Jésus synthétise ainsi sa mission, lors de sa réponse à Jean-Baptiste : « Les aveugles voient, les boiteux marchent, les lépreux sont purifiés et les sourds entendent, les morts ressuscitent, la Bonne Nouvelle est annoncée aux pauvres. » (Luc, 7,22)
On y voit clairement combien l’image du lépreux est associée à l’impureté. Car il ne s’agit pas principalement de guérison, mais de purification. Dans la tradition chrétienne, la maladie et la malédiction ne sont plus assimilées. Lèpre et impureté sont définitivement séparées. Le lépreux devient un autre Christ, d’où la tradition du « baiser au lépreux » de Saint François, repris par Péguy et bien d’autres. De là découlent les conduites d’assistance aux pauvres, aux malades et aux affligés. Dans cette lignée, un homme a particulièrement marqué l’histoire contemporaine, c’est Raoul Follereau (Follereau, 1986) dont l’association est particulièrement active au Sénégal.
Dans la tradition islamique, qui prend sa source dans la tradition judéo-chrétienne, la lèpre relève d’une élection, voire de sainteté. Car elle est un fait de Dieu ; tel le signe fourni par la main de Moïse couverte de neige lépreuse. Ainsi, la personne malade, qui a déjà souffert en ce monde, sera délivrée dans l’au-delà. Le Coran reprend la guérison du lépreux par Jésus (sourates III 48 et V 110). Le Prophète a parlé de cette maladie de deux façons (Filali et Meziou, 2003).

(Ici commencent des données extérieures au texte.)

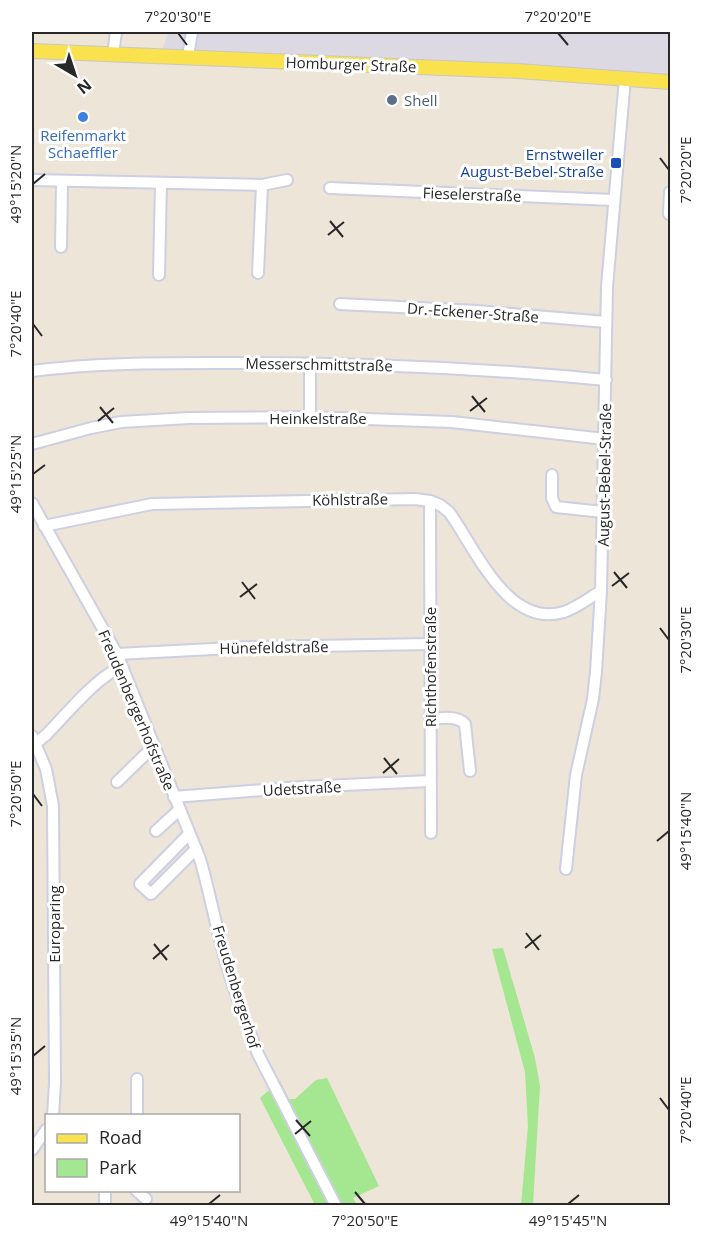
<svg xmlns="http://www.w3.org/2000/svg" width="702" height="1237" viewBox="0 0 702 1237" font-family="'Open Sans',sans-serif">
<style>
.industrial{fill:#ddd9e3}
.green{fill:#a5e790}
.lines{fill:none;stroke-linecap:round;stroke-linejoin:round}
.minor-casing{stroke:#cdcfe2;stroke-width:14}
.major-casing{stroke:#c7c7c7;stroke-width:16}
.minor{stroke:#fff;stroke-width:10}
.major{stroke:#fae24f;stroke-width:14}
.ticks{fill:none;stroke:#282828;stroke-width:2}
.service-dot{fill:#5c6f8a;stroke:#fff;stroke-width:2}
.shop-dot{fill:#3f7fe0;stroke:#fff;stroke-width:2}
.transit-dot{fill:#1a4fb4;stroke:#fff;stroke-width:2}
.labels{text-anchor:middle;dominant-baseline:central;stroke-width:6;stroke-linejoin:round;paint-order:stroke}
.street-label{font-size:15px;fill:#282828;stroke:#fff}
.service-label{font-size:15px;fill:#4e5e75;stroke:#fff;text-anchor:start}
.shop-label{font-size:15px;fill:#366cbe;stroke:#fff}
.transit-label{font-size:15px;fill:#164399;stroke:#fff;text-anchor:end}
.neatline{fill:none;stroke:#282828;stroke-width:2}
.ticks-label{font-size:15px;text-anchor:middle;fill:#282828}
</style>
<rect width="100%" height="100%" fill="#ece5d8"/>
<path class="industrial" d="M168,32H670V77L162,52Z"/>
<g class="green">
<path d="M503,948L535,1058L540,1086L533,1205H521L528,1126L525,1072L492,949Z"/>
<path d="M327,1078L379,1186L353,1198L357,1205H315L260,1098L280,1081L289,1099H295L316,1080Z"/>
</g>
<g class="lines">
<defs>
<g id="minor">
<path d="M189,50L192,32"/>
<path d="M113,54L116,32"/>
<path d="M32,180L262,185L287,180"/>
<path d="M330,188L613,200"/>
<path d="M669,214L670,192"/>
<path d="M61,247L62,182"/>
<path d="M258,273L262,185"/>
<path d="M159,275L161,184"/>
<path d="M340,304L477,311L606,322"/>
<path d="M310,363V417"/>
<path d="M32,371C101,362 171,363 241,363C363,363 484,368 606,380"/>
<path d="M32,444L91,428L121,422L189,418L310,417L452,422L605,439"/>
<path d="M552,475V498L556,507L603,512"/>
<path d="M430,501L431,833"/>
<path d="M32,503L117,654L200,859C210,893 216,928 226,962C235,993 246,1024 258,1054L336,1206"/>
<path d="M44,526L152,504L415,499L430,501L440,505L449,512C475,547 507,629 564,612C578,607 589,598 601,591"/>
<path d="M117,654L251,647L430,644"/>
<path d="M430,719C442,718 457,715 465,724L470,771"/>
<path d="M32,736L46,769L53,806L55,1083L53,1116"/>
<path d="M36,743L46,735C64,717 98,675 122,667"/>
<path d="M117,782L154,746"/>
<path d="M174,797L301,787L430,781"/>
<path d="M156,831L179,810"/>
<path d="M189,834L140,884L151,894L196,849"/>
<path d="M566,869L576,775L593,699L596,672L601,591L607,287L625,78"/>
<path d="M137,1079V1116"/>
<path d="M32,1150L46,1130"/>
<path d="M105,1190V1206"/>
<path d="M136,1190L146,1199"/>
</g>
<path id="major" d="M32,51L518,71L670,82"/>
</defs>
<use href="#minor" class="minor-casing"/>
<use href="#major" class="major-casing"/>
<use href="#minor" class="minor"/>
<use href="#major" class="major"/>
</g>
<path class="ticks" d="M178,33L187,45M558,33L568,45M660,158L669,170M33,184L45,174M330,221L343,237M328,235L344,222M33,324L42,336M472,396L485,412M100,407L113,423M470,411L487,398M98,421L114,408M33,474L45,465M614,572L627,588M242,582L255,599M612,586L629,573M240,597L257,584M660,628L669,640M384,758L397,774M383,773L399,759M33,794L42,806M657,841L669,831M526,933L539,950M154,944L167,960M525,948L541,935M153,959L169,945M33,1056L45,1046M660,1098L669,1110M296,1120L310,1136M295,1134L311,1121M355,1192L365,1204M209,1204L220,1195M568,1204L579,1195"/>
<circle class="service-dot" cx="392" cy="100" r="6"/>
<circle class="shop-dot" cx="83" cy="117" r="6"/>
<rect class="transit-dot" x="610" y="157" width="12" height="12" rx="3"/>
<g class="labels">
<g class="street-label">
<text transform="translate(351 64) rotate(2)">Homburger Straße</text>
<text transform="translate(472 194) rotate(2)">Fieselerstraße</text>
<text transform="translate(473 312) rotate(4)">Dr.-Eckener-Straße</text>
<text transform="translate(319 364) rotate(1)">Messerschmittstraße</text>
<text x="318" y="418">Heinkelstraße</text>
<text transform="translate(604 475) rotate(-89)">August-Bebel-Straße</text>
<text transform="translate(350 499) rotate(-1)">Köhlstraße</text>
<text transform="translate(274 647) rotate(-1)">Hünefeldstraße</text>
<text transform="translate(430 667) rotate(-90)">Richthofenstraße</text>
<text transform="translate(137 710) rotate(67)">Freudenbergerhofstraße</text>
<text transform="translate(302 788) rotate(-3)">Udetstraße</text>
<text transform="translate(54 924) rotate(-90)">Europaring</text>
<text transform="translate(237 987) rotate(73)">Freudenbergerhof</text>
</g>
<g class="service-label">
<text x="404" y="100">Shell</text>
</g>
<g class="shop-label">
<text x="83" y="135">Reifenmarkt<tspan x="83" dy="17">Schaeffler</tspan></text>
</g>
<g class="transit-label">
<text x="604" y="154">Ernstweiler<tspan x="604" dy="17">August-Bebel-Straße</tspan></text>
</g>
</g>
<rect width="702" height="1237" fill="none" stroke="#ffffff" stroke-width="66"/>
<rect x="45" y="1114" width="195" height="78" fill="#ffffff" stroke="#a9a9a9" stroke-width="1.5"/>
<rect x="57" y="1134" width="30" height="9" fill="#fae24f" stroke="#a9a9a9" stroke-width="1.5"/>
<text x="99" y="1144" font-size="18" fill="#282828">Road</text>
<rect x="57" y="1159" width="30" height="18" fill="#a5e790" stroke="#a9a9a9" stroke-width="1.5"/>
<text x="99" y="1174" font-size="18" fill="#282828">Park</text>
<g transform="translate(75 75) rotate(141)" stroke="#ffffff" stroke-width="4.5" paint-order="stroke">
<path d="M0-4.5L10 22L0 15L-10 22Z" fill="#282828"/>
<text y="-9" font-size="16" font-weight="bold" text-anchor="middle" fill="#282828">N</text>
</g>
<rect x="33" y="33" width="636" height="1171" class="neatline"/>
<g class="ticks-label">
<text x="178" y="22">7°20'30"E</text>
<text x="558" y="22">7°20'20"E</text>
<text transform="translate(686 170) rotate(-90)" y="5">7°20'20"E</text>
<text transform="translate(16 184) rotate(-90)" y="5">49°15'20"N</text>
<text transform="translate(16 324) rotate(-90)" y="5">7°20'40"E</text>
<text transform="translate(16 474) rotate(-90)" y="5">49°15'25"N</text>
<text transform="translate(686 640) rotate(-90)" y="5">7°20'30"E</text>
<text transform="translate(16 794) rotate(-90)" y="5">7°20'50"E</text>
<text transform="translate(686 831) rotate(-90)" y="5">49°15'40"N</text>
<text transform="translate(16 1056) rotate(-90)" y="5">49°15'35"N</text>
<text transform="translate(686 1110) rotate(-90)" y="5">7°20'40"E</text>
<text x="209" y="1226">49°15'40"N</text>
<text x="365" y="1226">7°20'50"E</text>
<text x="568" y="1226">49°15'45"N</text>
</g>
</svg>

Pour réconforter le malade, il aurait pris la main du lépreux pour la mettre dans le plat afin de manger. Cet acte de compassion est assorti d’une croyance : « Le vrai musulman ne peut être contaminé »
En même temps, il invite les gens à éviter la contagion :
‘« Fuyez le lépreux, comme vous fuyez le lion ! »Le comportement du prophète reflète les réalités de son époque où l’on croyait que la maladie se transmettait par voies aériennes supérieures. L’homme atteint par la lèpre et mutilé était néanmoins reconnu comme homme à part entière et il pouvait participer aux activités communes. Il n’y avait pas d’attitude ségrégationniste vis à vis des malades. Et l’on pensait que Dieu donnait une récompense spirituelle à ceux qui étaient atteints par la lèpre. Un mérite spécial était attaché à leur vie.
La prise en compte des « mendiants lépreux » est associée à un recul-séparation obligatoire. Le khalife Al-Walid a structuré la charité en créant le premier regroupement hospitalier (en 707 apr. J. C.). Malheureusement, les « relargages » des malades dans les rues des villes, dus au manque de moyens pour subvenir à leurs besoins, a donné naissance à un sentiment de suspicion à leur encontre. Le personnage du « mendiant-lépreux » a été en partie associé à la tromperie, au profit, à l’avidité et à la jouissance.
Nous utilisons la dénomination récente « Premier Testament » plutôt que « Ancien Testament », car cette expression peut être comprise comme périmée vis-à-vis du « Nouveau Testament ». Ce risque d’incompréhension ne rend pas compte du Premier Testament comme source du Deuxième Testament d’une part. D’autre part une mauvaise interprétation peut générer une opposition juif (Ancien) / Jésus Christ (Nouveau, chrétien) et alimenter l’anti sémitisme.